In the high-stakes world of oil and gas production, an often-overlooked challenge is quietly threatening output, profits, and environmental safety. It’s a problem not only plaguing mature oil fields in Nigeria but also presenting growing concerns for operators in the United States.
We spoke with Mr. Abdul-Wahab Sa’ad, an energy expert and co-author of a groundbreaking study presented at the 2021 SPE Nigeria Annual International Conference and Exhibition, to understand how smarter water management could offer critical relief to operators across the globe.
“Produced water is essentially the water that comes up from underground reservoirs during oil and gas production,” Mr. Sa’ad explained. “In older fields, whether in Africa or the U.S., this water becomes more dominant over time. If not properly managed, it can cripple production, inflate operational costs, and expose communities and the environment to unnecessary risks.”
The implications are massive. In Nigeria’s swampy Niger Delta, the SK field (name withheld for confidentiality), home to a 1.1 billion standard cubic feet (Bcf) gas plant faced mounting constraints. The field’s produced water was creating bottlenecks in the system, leading to deferred gas production and multimillion-dollar monthly costs just to barge the water away. “We were spending around $2 million per month just to haul water to export terminals. And even that wasn’t sustainable,” Sa’ad revealed.

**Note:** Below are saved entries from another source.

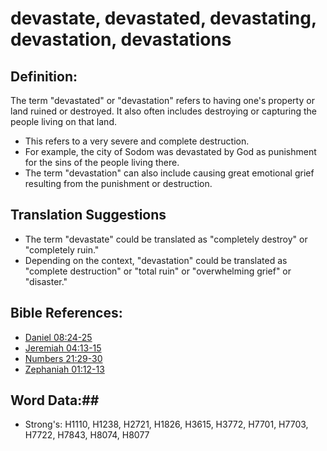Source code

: # devastate, devastated, devastating, devastation, devastations #

## Definition: ##

The term "devastated" or "devastation" refers to having one's property or land ruined or destroyed. It also often includes destroying or capturing the people living on that land.

* This refers to a very severe and complete destruction. 
* For example, the city of Sodom was devastated by God as punishment for the sins of the people living there.
* The term "devastation" can also include causing great emotional grief resulting from the punishment or destruction.

## Translation Suggestions ##

* The term "devastate" could be translated as "completely destroy" or "completely ruin."
* Depending on the context, "devastation" could be translated as "complete destruction" or "total ruin" or "overwhelming grief" or "disaster."

## Bible References: ##

* [Daniel 08:24-25](rc://en/tn/help/dan/08/24)
* [Jeremiah 04:13-15](rc://en/tn/help/jer/04/13)
* [Numbers 21:29-30](rc://en/tn/help/num/21/29)
* [Zephaniah 01:12-13](rc://en/tn/help/zep/01/12)

## Word Data:##

* Strong's: H1110, H1238, H2721, H1826, H3615, H3772, H7701, H7703, H7722, H7843, H8074, H8077
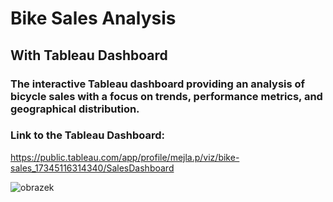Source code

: # Bike Sales Analysis
## With Tableau Dashboard

### The interactive Tableau dashboard providing an analysis of bicycle sales with a focus on trends, performance metrics, and geographical distribution.

### Link to the Tableau Dashboard:
https://public.tableau.com/app/profile/mejla.p/viz/bike-sales_17345116314340/SalesDashboard

![obrazek](https://github.com/user-attachments/assets/2e5ef8af-fd9f-4b35-9f85-5ce7662dc832)

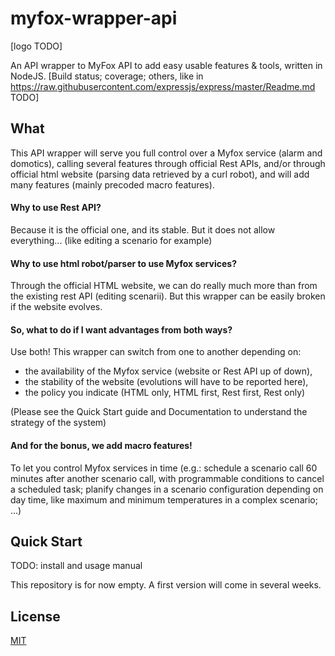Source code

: # myfox-wrapper-api
[logo TODO]

An API wrapper to MyFox API to add easy usable features & tools, written in NodeJS.
[Build status; coverage; others, like in https://raw.githubusercontent.com/expressjs/express/master/Readme.md TODO]

## What
This API wrapper will serve you full control over a Myfox service (alarm and domotics), calling several features through official Rest APIs, and/or through official html website (parsing data retrieved by a curl robot), and will add many features (mainly precoded macro features).

#### Why to use Rest API?
Because it is the official one, and its stable. But it does not allow everything... (like editing a scenario for example)

#### Why to use html robot/parser to use Myfox services?
Through the official HTML website, we can do really much more than from the existing rest API (editing scenarii). But this wrapper can be easily broken if the website evolves.

#### So, what to do if I want advantages from both ways?
Use both! This wrapper can switch from one to another depending on:
- the availability of the Myfox service (website or Rest API up of down), 
- the stability of the website (evolutions will have to be reported here),
- the policy you indicate (HTML only, HTML first, Rest first, Rest only)

(Please see the Quick Start guide and Documentation to understand the strategy of the system)

#### And for the bonus, we add macro features!
To let you control Myfox services in time (e.g.: schedule a scenario call 60 minutes after another scenario call, with programmable conditions to cancel a scheduled task; planify changes in a scenario configuration depending on day time, like maximum and minimum temperatures in a complex scenario; ...)

## Quick Start
TODO: install and usage manual

This repository is for now empty. A first version will come in several weeks.

## License
[MIT](LICENSE)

But the problem isn’t limited to Nigeria. According to Sa’ad, “In the U.S., especially in states like Texas and New Mexico, the boom in shale oil has led to staggering volumes of produced water. Disposal wells are reaching capacity, and the seismic risks from underground injection are drawing increasing regulatory scrutiny.”
The solution lies in the proposal and execution of a reinjection strategy for the SK field, he said. “Instead of treating and transporting the water for disposal, we reinjected it safely into designated wells. Not only did this drastically reduce costs, but it also eliminated the environmental and safety risks tied to barging.”

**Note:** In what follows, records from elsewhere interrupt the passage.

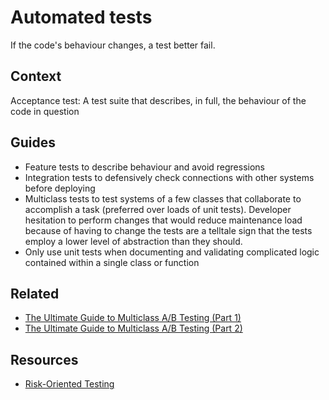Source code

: # Automated tests

If the code's behaviour changes, a test better fail. 

## Context

Acceptance test: A test suite that describes, in full, the behaviour of the code in question

## Guides

* Feature tests to describe behaviour and avoid regressions
* Integration tests to defensively check connections with other systems before deploying
* Multiclass tests to test systems of a few classes that collaborate to accomplish a task (preferred over loads of unit tests). Developer hesitation to perform changes that would reduce maintenance load because of having to change the tests are a telltale sign that the tests employ a lower level of abstraction than they should.
* Only use unit tests when documenting and validating complicated logic contained within a single class or function

## Related

* [The Ultimate Guide to Multiclass A/B Testing (Part 1)](https://towardsdatascience.com/the-ultimate-guide-to-multiclass-a-b-testing-9fb0a73ff352)
* [The Ultimate Guide to Multiclass A/B Testing (Part 2)](https://towardsdatascience.com/the-ultimate-guide-to-multiclass-a-b-testing-3cca2c687bea)

## Resources

* [Risk-Oriented Testing](https://chelseatroy.com/2018/12/18/risk-oriented-testing-from-rubytapas-screencast/)
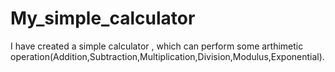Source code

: # My_simple_calculator
I have created  a simple calculator , which can perform some arthimetic operation(Addition,Subtraction,Multiplication,Division,Modulus,Exponential).

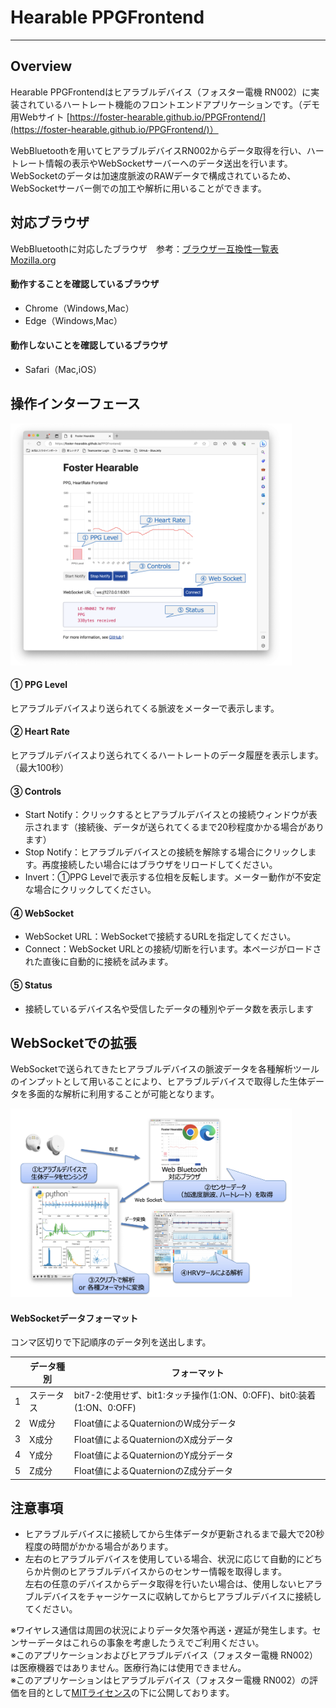 # Hearable PPGFrontend
---
## Overview
Hearable PPGFrontendはヒアラブルデバイス（フォスター電機 RN002）に実装されているハートレート機能のフロントエンドアプリケーションです。（デモ用Webサイト [https://foster-hearable.github.io/PPGFrontend/](https://foster-hearable.github.io/PPGFrontend/)）

WebBluetoothを用いてヒアラブルデバイスRN002からデータ取得を行い、ハートレート情報の表示やWebSocketサーバーへのデータ送出を行います。\
WebSocketのデータは加速度脈波のRAWデータで構成されているため、WebSocketサーバー側での加工や解析に用いることができます。

## 対応ブラウザ
WebBluetoothに対応したブラウザ　参考：[ブラウザー互換性一覧表 Mozilla.org](https://developer.mozilla.org/ja/docs/Web/API/Web_Bluetooth_API#ブラウザーの互換性)

#### 動作することを確認しているブラウザ
- Chrome（Windows,Mac）
- Edge（Windows,Mac）
  
#### 動作しないことを確認しているブラウザ
- Safari（Mac,iOS）



## 操作インターフェース
<img src="Panel.png" width="450">

#### ① PPG Level
ヒアラブルデバイスより送られてくる脈波をメーターで表示します。

#### ② Heart Rate
ヒアラブルデバイスより送られてくるハートレートのデータ履歴を表示します。（最大100秒）

#### ③ Controls
- Start Notify：クリックするとヒアラブルデバイスとの接続ウィンドウが表示されます（接続後、データが送られてくるまで20秒程度かかる場合があります）
- Stop Notify：ヒアラブルデバイスとの接続を解除する場合にクリックします。再度接続したい場合にはブラウザをリロードしてください。
- Invert：①PPG Levelで表示する位相を反転します。メーター動作が不安定な場合にクリックしてください。

#### ④ WebSocket
- WebSocket URL：WebSocketで接続するURLを指定してください。
- Connect：WebSocket URLとの接続/切断を行います。本ページがロードされた直後に自動的に接続を試みます。
  
#### ⑤ Status
- 接続しているデバイス名や受信したデータの種別やデータ数を表示します

## WebSocketでの拡張
WebSocketで送られてきたヒアラブルデバイスの脈波データを各種解析ツールのインプットとして用いることにより、ヒアラブルデバイスで取得した生体データを多面的な解析に利用することが可能となります。

<img src="Expand.png" width="450">

#### WebSocketデータフォーマット
コンマ区切りで下記順序のデータ列を送出します。

|   | データ種別 | フォーマット |
|-|-|-|
| 1 | ステータス | bit7-2:使用せず、bit1:タッチ操作(1:ON、0:OFF)、bit0:装着(1:ON、0:OFF) |
| 2 | W成分 | Float値によるQuaternionのW成分データ |
| 3 | X成分 | Float値によるQuaternionのX成分データ |
| 4 | Y成分 | Float値によるQuaternionのY成分データ |
| 5 | Z成分 | Float値によるQuaternionのZ成分データ |


## 注意事項
- ヒアラブルデバイスに接続してから生体データが更新されるまで最大で20秒程度の時間がかかる場合があります。
- 左右のヒアラブルデバイスを使用している場合、状況に応じて自動的にどちらか片側のヒアラブルデバイスからのセンサー情報を取得します。\
  左右の任意のデバイスからデータ取得を行いたい場合は、使用しないヒアラブルデバイスをチャージケースに収納してからヒアラブルデバイスに接続してください。
  
※ワイヤレス通信は周囲の状況によりデータ欠落や再送・遅延が発生します。センサーデータはこれらの事象を考慮したうえでご利用ください。\
※このアプリケーションおよびヒアラブルデバイス（フォスター電機 RN002）は医療機器ではありません。医療行為には使用できません。\
※このアプリケーションはヒアラブルデバイス（フォスター電機 RN002）の評価を目的として[MITライセンス](https://github.com/foster-hearable/HeadTracker/blob/e59c1e2fe2de506fb53649f6b3cb550f1e6ca852/LICENSE.txt)の下に公開しております。
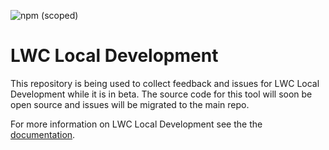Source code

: ![npm (scoped)](https://img.shields.io/npm/v/@salesforce/lwc-dev-server)

# LWC Local Development
This repository is being used to collect feedback and issues for LWC Local Development while it is in beta. The source code for this tool will soon be open source and issues will be migrated to the main repo.

For more information on LWC Local Development see the the [documentation](https://developer.salesforce.com/tools/vscode/articles/lwc/localdev).
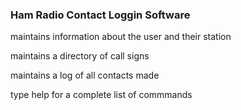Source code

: ### Ham Radio Contact Loggin Software

maintains information about the user and their station

maintains a directory of call signs 

maintains a log of all contacts made

type help for a complete list of commmands
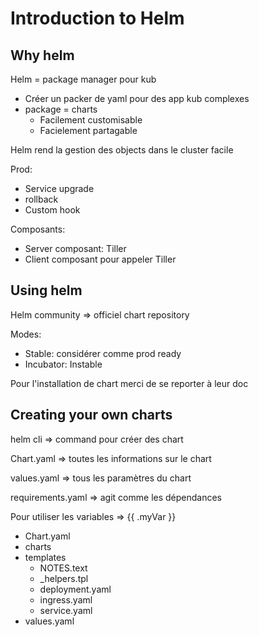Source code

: # Introduction to Helm

## Why helm

Helm = package manager pour kub

- Créer un packer de yaml pour des app kub complexes
- package = charts
  - Facilement customisable
  - Facielement partagable

Helm rend la gestion des objects dans le cluster facile

Prod:

- Service upgrade
- rollback
- Custom hook

Composants:

- Server composant: Tiller
- Client composant pour appeler Tiller

## Using helm

Helm community => officiel chart repository

Modes:

- Stable: considérer comme prod ready
- Incubator: Instable

Pour l'installation de chart merci de se reporter à leur doc

## Creating your own charts

helm cli => command pour créer des chart

Chart.yaml => toutes les informations sur le chart

values.yaml => tous les paramètres du chart

requirements.yaml => agit comme les dépendances



Pour utiliser les variables => {{ .myVar }}



- Chart.yaml
- charts
- templates
  - NOTES.text
  - _helpers.tpl
  - deployment.yaml
  - ingress.yaml
  - service.yaml
- values.yaml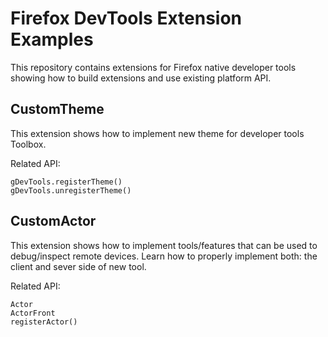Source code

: Firefox DevTools Extension Examples
===================================

This repository contains extensions for Firefox native developer tools
showing how to build extensions and use existing platform API.

CustomTheme
-----------
This extension shows how to implement new theme for developer tools Toolbox.

Related API:

    gDevTools.registerTheme()
    gDevTools.unregisterTheme()

CustomActor
-----------
This extension shows how to implement tools/features that can be used
to debug/inspect remote devices. Learn how to properly implement both:
the client and sever side of new tool.

Related API:

    Actor
    ActorFront
    registerActor()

Regulators supported the plan, seeing it as a win-win. “It was an example of what we call an integrated approach—looking at the technical, economic, and environmental aspects holistically,” Sa’ad said. “This is what mature fields in the U.S. and Africa need right now—not just more pipelines, but smarter infrastructure decisions.”
Mr. Sa’ad believed his approach could be replicated. “Whether it’s a brown field in the Niger Delta or a tight shale play in the Permian Basin, managing produced water should not be an afterthought. If done right, it can extend the life of a field, protect the environment, and keep operations profitable.”
As energy markets become more volatile and ESG (Environmental, Social, and Governance) standards tighten globally, solutions like this offer more than just operational fixes—they provide a path toward sustainable and responsible energy production.
“At the end of the day,” Sa’ad concluded, “it’s not just about producing more oil or gas. It’s about producing smarter.”